◆ **Source material**:
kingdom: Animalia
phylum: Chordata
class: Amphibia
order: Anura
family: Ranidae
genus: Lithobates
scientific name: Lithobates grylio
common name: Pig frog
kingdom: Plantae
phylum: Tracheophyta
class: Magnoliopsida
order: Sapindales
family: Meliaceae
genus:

◆ **To do**:
Could you lay out every line from all the records above as a numbered list, leaving out blank lines?

◆ **The reply**:
1. kingdom: Animalia
2. phylum: Chordata
3. class: Amphibia
4. order: Anura
5. family: Ranidae
6. genus: Lithobates
7. scientific name: Lithobates grylio
8. common name: Pig frog
9. kingdom: Plantae
10. phylum: Tracheophyta
11. class: Magnoliopsida
12. order: Sapindales
13. family: Meliaceae
14. genus:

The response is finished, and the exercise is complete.